# [Data to use]
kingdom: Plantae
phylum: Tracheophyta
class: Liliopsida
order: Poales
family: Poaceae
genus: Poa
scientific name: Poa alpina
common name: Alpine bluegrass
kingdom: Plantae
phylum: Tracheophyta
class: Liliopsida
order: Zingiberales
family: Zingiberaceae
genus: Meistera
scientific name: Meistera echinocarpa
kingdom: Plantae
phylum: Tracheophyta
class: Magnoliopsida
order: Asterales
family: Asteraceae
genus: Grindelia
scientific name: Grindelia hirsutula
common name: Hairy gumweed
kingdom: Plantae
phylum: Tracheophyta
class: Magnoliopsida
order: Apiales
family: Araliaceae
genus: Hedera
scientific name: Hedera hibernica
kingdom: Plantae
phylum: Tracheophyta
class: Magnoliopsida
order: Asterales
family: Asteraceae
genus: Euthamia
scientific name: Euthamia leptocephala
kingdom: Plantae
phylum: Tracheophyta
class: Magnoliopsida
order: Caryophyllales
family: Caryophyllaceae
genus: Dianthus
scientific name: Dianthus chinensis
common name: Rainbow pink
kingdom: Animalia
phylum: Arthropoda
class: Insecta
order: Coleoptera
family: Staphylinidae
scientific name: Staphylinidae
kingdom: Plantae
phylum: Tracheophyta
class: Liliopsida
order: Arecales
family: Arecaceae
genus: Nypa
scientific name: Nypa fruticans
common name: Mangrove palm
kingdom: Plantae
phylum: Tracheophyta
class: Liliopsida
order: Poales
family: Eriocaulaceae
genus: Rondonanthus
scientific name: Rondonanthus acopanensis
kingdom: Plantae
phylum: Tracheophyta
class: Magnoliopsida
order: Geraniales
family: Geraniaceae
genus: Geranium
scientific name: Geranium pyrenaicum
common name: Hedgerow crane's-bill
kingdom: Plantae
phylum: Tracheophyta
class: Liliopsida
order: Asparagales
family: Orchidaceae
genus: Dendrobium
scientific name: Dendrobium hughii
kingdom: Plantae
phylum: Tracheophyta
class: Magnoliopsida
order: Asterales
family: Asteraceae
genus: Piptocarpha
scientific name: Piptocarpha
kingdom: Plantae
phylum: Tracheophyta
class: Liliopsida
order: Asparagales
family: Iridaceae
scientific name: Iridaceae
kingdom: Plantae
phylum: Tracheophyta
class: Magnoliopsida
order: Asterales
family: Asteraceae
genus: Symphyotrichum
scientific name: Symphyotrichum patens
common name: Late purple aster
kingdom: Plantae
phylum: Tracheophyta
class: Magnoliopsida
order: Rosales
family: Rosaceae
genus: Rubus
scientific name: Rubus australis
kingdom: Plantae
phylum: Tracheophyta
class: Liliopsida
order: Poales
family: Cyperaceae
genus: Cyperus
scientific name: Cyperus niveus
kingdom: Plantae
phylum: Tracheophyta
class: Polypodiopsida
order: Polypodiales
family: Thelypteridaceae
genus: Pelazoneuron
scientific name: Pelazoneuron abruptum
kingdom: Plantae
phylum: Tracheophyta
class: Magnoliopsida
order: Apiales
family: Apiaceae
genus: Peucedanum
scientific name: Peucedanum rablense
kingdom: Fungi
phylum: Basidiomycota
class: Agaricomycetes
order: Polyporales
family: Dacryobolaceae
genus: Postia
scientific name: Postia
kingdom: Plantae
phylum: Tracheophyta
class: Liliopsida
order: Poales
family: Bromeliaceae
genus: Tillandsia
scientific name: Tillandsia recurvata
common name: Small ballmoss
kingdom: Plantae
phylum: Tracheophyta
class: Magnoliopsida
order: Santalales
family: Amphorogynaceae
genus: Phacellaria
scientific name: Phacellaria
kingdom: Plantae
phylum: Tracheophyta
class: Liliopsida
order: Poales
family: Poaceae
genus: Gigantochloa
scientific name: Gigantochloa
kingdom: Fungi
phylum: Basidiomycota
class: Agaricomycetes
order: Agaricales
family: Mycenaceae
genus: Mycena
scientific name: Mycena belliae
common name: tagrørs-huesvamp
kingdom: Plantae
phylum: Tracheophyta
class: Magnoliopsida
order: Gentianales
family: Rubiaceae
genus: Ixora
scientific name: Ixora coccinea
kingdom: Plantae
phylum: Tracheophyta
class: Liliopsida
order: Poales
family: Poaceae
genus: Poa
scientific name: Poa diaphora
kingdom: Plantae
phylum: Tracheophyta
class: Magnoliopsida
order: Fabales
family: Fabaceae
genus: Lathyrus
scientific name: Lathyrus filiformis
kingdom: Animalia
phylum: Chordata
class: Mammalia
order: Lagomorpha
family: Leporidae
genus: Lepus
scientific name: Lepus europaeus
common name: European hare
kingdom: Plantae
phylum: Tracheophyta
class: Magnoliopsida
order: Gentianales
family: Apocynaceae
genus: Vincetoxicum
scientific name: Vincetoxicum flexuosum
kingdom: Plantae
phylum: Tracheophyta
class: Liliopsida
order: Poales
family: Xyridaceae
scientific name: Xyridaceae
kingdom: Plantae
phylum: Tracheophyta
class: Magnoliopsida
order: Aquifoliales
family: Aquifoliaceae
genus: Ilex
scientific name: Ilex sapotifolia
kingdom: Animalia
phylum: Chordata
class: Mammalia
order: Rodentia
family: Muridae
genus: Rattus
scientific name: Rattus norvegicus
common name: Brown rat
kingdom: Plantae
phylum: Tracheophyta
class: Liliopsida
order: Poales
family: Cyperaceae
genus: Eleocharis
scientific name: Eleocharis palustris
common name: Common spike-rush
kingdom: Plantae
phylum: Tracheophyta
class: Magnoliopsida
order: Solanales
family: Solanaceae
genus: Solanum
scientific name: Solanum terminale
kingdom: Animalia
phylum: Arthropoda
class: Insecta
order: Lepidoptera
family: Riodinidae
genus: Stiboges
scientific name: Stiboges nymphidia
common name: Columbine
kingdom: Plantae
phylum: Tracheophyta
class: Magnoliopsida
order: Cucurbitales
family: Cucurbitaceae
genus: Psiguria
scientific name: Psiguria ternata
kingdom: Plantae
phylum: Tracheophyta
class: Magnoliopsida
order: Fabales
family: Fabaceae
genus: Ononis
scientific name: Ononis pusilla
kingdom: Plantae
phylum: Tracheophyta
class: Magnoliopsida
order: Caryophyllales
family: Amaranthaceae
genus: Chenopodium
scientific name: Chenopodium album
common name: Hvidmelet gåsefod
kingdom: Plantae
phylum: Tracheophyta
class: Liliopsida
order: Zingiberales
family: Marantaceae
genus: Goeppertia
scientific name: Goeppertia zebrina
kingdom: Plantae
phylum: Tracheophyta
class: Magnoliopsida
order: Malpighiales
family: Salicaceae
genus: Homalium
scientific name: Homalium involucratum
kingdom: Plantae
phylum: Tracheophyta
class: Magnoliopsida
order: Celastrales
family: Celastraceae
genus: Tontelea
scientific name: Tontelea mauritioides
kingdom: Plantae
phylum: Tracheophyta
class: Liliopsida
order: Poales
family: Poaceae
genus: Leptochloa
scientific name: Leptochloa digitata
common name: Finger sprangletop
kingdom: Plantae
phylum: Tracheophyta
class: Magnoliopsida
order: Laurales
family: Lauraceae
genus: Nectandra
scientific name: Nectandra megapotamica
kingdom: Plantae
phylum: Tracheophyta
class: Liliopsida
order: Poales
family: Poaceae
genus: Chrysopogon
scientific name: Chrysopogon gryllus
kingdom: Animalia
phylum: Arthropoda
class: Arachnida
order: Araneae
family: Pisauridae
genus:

# [What the exercise asks]
Extract every naming line from the material above, from kingdom through common name wherever one appears, and reproduce each line word for word in its original order.

# [Output]
kingdom: Plantae
phylum: Tracheophyta
class: Liliopsida
order: Poales
family: Poaceae
genus: Poa
scientific name: Poa alpina
common name: Alpine bluegrass
kingdom: Plantae
phylum: Tracheophyta
class: Liliopsida
order: Zingiberales
family: Zingiberaceae
genus: Meistera
scientific name: Meistera echinocarpa
kingdom: Plantae
phylum: Tracheophyta
class: Magnoliopsida
order: Asterales
family: Asteraceae
genus: Grindelia
scientific name: Grindelia hirsutula
common name: Hairy gumweed
kingdom: Plantae
phylum: Tracheophyta
class: Magnoliopsida
order: Apiales
family: Araliaceae
genus: Hedera
scientific name: Hedera hibernica
kingdom: Plantae
phylum: Tracheophyta
class: Magnoliopsida
order: Asterales
family: Asteraceae
genus: Euthamia
scientific name: Euthamia leptocephala
kingdom: Plantae
phylum: Tracheophyta
class: Magnoliopsida
order: Caryophyllales
family: Caryophyllaceae
genus: Dianthus
scientific name: Dianthus chinensis
common name: Rainbow pink
kingdom: Animalia
phylum: Arthropoda
class: Insecta
order: Coleoptera
family: Staphylinidae
scientific name: Staphylinidae
kingdom: Plantae
phylum: Tracheophyta
class: Liliopsida
order: Arecales
family: Arecaceae
genus: Nypa
scientific name: Nypa fruticans
common name: Mangrove palm
kingdom: Plantae
phylum: Tracheophyta
class: Liliopsida
order: Poales
family: Eriocaulaceae
genus: Rondonanthus
scientific name: Rondonanthus acopanensis
kingdom: Plantae
phylum: Tracheophyta
class: Magnoliopsida
order: Geraniales
family: Geraniaceae
genus: Geranium
scientific name: Geranium pyrenaicum
common name: Hedgerow crane's-bill
kingdom: Plantae
phylum: Tracheophyta
class: Liliopsida
order: Asparagales
family: Orchidaceae
genus: Dendrobium
scientific name: Dendrobium hughii
kingdom: Plantae
phylum: Tracheophyta
class: Magnoliopsida
order: Asterales
family: Asteraceae
genus: Piptocarpha
scientific name: Piptocarpha
kingdom: Plantae
phylum: Tracheophyta
class: Liliopsida
order: Asparagales
family: Iridaceae
scientific name: Iridaceae
kingdom: Plantae
phylum: Tracheophyta
class: Magnoliopsida
order: Asterales
family: Asteraceae
genus: Symphyotrichum
scientific name: Symphyotrichum patens
common name: Late purple aster
kingdom: Plantae
phylum: Tracheophyta
class: Magnoliopsida
order: Rosales
family: Rosaceae
genus: Rubus
scientific name: Rubus australis
kingdom: Plantae
phylum: Tracheophyta
class: Liliopsida
order: Poales
family: Cyperaceae
genus: Cyperus
scientific name: Cyperus niveus
kingdom: Plantae
phylum: Tracheophyta
class: Polypodiopsida
order: Polypodiales
family: Thelypteridaceae
genus: Pelazoneuron
scientific name: Pelazoneuron abruptum
kingdom: Plantae
phylum: Tracheophyta
class: Magnoliopsida
order: Apiales
family: Apiaceae
genus: Peucedanum
scientific name: Peucedanum rablense
kingdom: Fungi
phylum: Basidiomycota
class: Agaricomycetes
order: Polyporales
family: Dacryobolaceae
genus: Postia
scientific name: Postia
kingdom: Plantae
phylum: Tracheophyta
class: Liliopsida
order: Poales
family: Bromeliaceae
genus: Tillandsia
scientific name: Tillandsia recurvata
common name: Small ballmoss
kingdom: Plantae
phylum: Tracheophyta
class: Magnoliopsida
order: Santalales
family: Amphorogynaceae
genus: Phacellaria
scientific name: Phacellaria
kingdom: Plantae
phylum: Tracheophyta
class: Liliopsida
order: Poales
family: Poaceae
genus: Gigantochloa
scientific name: Gigantochloa
kingdom: Fungi
phylum: Basidiomycota
class: Agaricomycetes
order: Agaricales
family: Mycenaceae
genus: Mycena
scientific name: Mycena belliae
common name: tagrørs-huesvamp
kingdom: Plantae
phylum: Tracheophyta
class: Magnoliopsida
order: Gentianales
family: Rubiaceae
genus: Ixora
scientific name: Ixora coccinea
kingdom: Plantae
phylum: Tracheophyta
class: Liliopsida
order: Poales
family: Poaceae
genus: Poa
scientific name: Poa diaphora
kingdom: Plantae
phylum: Tracheophyta
class: Magnoliopsida
order: Fabales
family: Fabaceae
genus: Lathyrus
scientific name: Lathyrus filiformis
kingdom: Animalia
phylum: Chordata
class: Mammalia
order: Lagomorpha
family: Leporidae
genus: Lepus
scientific name: Lepus europaeus
common name: European hare
kingdom: Plantae
phylum: Tracheophyta
class: Magnoliopsida
order: Gentianales
family: Apocynaceae
genus: Vincetoxicum
scientific name: Vincetoxicum flexuosum
kingdom: Plantae
phylum: Tracheophyta
class: Liliopsida
order: Poales
family: Xyridaceae
scientific name: Xyridaceae
kingdom: Plantae
phylum: Tracheophyta
class: Magnoliopsida
order: Aquifoliales
family: Aquifoliaceae
genus: Ilex
scientific name: Ilex sapotifolia
kingdom: Animalia
phylum: Chordata
class: Mammalia
order: Rodentia
family: Muridae
genus: Rattus
scientific name: Rattus norvegicus
common name: Brown rat
kingdom: Plantae
phylum: Tracheophyta
class: Liliopsida
order: Poales
family: Cyperaceae
genus: Eleocharis
scientific name: Eleocharis palustris
common name: Common spike-rush
kingdom: Plantae
phylum: Tracheophyta
class: Magnoliopsida
order: Solanales
family: Solanaceae
genus: Solanum
scientific name: Solanum terminale
kingdom: Animalia
phylum: Arthropoda
class: Insecta
order: Lepidoptera
family: Riodinidae
genus: Stiboges
scientific name: Stiboges nymphidia
common name: Columbine
kingdom: Plantae
phylum: Tracheophyta
class: Magnoliopsida
order: Cucurbitales
family: Cucurbitaceae
genus: Psiguria
scientific name: Psiguria ternata
kingdom: Plantae
phylum: Tracheophyta
class: Magnoliopsida
order: Fabales
family: Fabaceae
genus: Ononis
scientific name: Ononis pusilla
kingdom: Plantae
phylum: Tracheophyta
class: Magnoliopsida
order: Caryophyllales
family: Amaranthaceae
genus: Chenopodium
scientific name: Chenopodium album
common name: Hvidmelet gåsefod
kingdom: Plantae
phylum: Tracheophyta
class: Liliopsida
order: Zingiberales
family: Marantaceae
genus: Goeppertia
scientific name: Goeppertia zebrina
kingdom: Plantae
phylum: Tracheophyta
class: Magnoliopsida
order: Malpighiales
family: Salicaceae
genus: Homalium
scientific name: Homalium involucratum
kingdom: Plantae
phylum: Tracheophyta
class: Magnoliopsida
order: Celastrales
family: Celastraceae
genus: Tontelea
scientific name: Tontelea mauritioides
kingdom: Plantae
phylum: Tracheophyta
class: Liliopsida
order: Poales
family: Poaceae
genus: Leptochloa
scientific name: Leptochloa digitata
common name: Finger sprangletop
kingdom: Plantae
phylum: Tracheophyta
class: Magnoliopsida
order: Laurales
family: Lauraceae
genus: Nectandra
scientific name: Nectandra megapotamica
kingdom: Plantae
phylum: Tracheophyta
class: Liliopsida
order: Poales
family: Poaceae
genus: Chrysopogon
scientific name: Chrysopogon gryllus
kingdom: Animalia
phylum: Arthropoda
class: Arachnida
order: Araneae
family: Pisauridae
genus:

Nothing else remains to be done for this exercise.